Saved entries
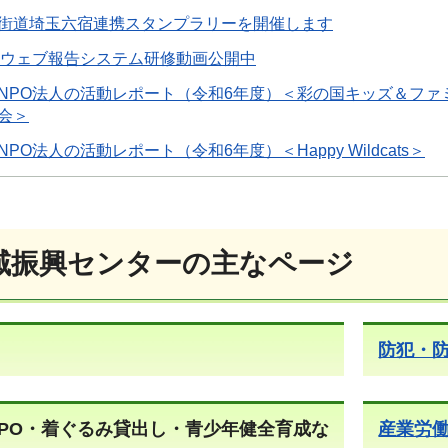
街道埼玉六宿連携スタンプラリーを開催します
Oウェブ報告システム研修動画公開中
NPO法人の活動レポート（令和6年度）＜彩の国キッズ＆ファ
会＞
NPO法人の活動レポート（令和6年度）＜Happy Wildcats＞
域振興センターの主なページ
防犯・
PO・着ぐるみ貸出し・青少年健全育成な
産業労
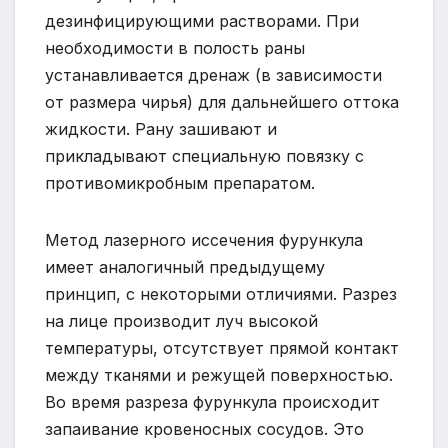
дезинфицирующими растворами. При
необходимости в полость раны
устанавливается дренаж (в зависимости
от размера чирья) для дальнейшего оттока
жидкости. Рану зашивают и
прикладывают специальную повязку с
противомикробным препаратом.
Метод лазерного иссечения фурункула
имеет аналогичный предыдущему
принцип, с некоторыми отличиями. Разрез
на лице производит луч высокой
температуры, отсутствует прямой контакт
между тканями и режущей поверхностью.
Во время разреза фурункула происходит
запаивание кровеносных сосудов. Это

• ASSIGNED TASK: Please count how many lines in the preceding records hold the word "NPO法人の活動レポート", then give only that number.

• EXERCISE ANSWER: 2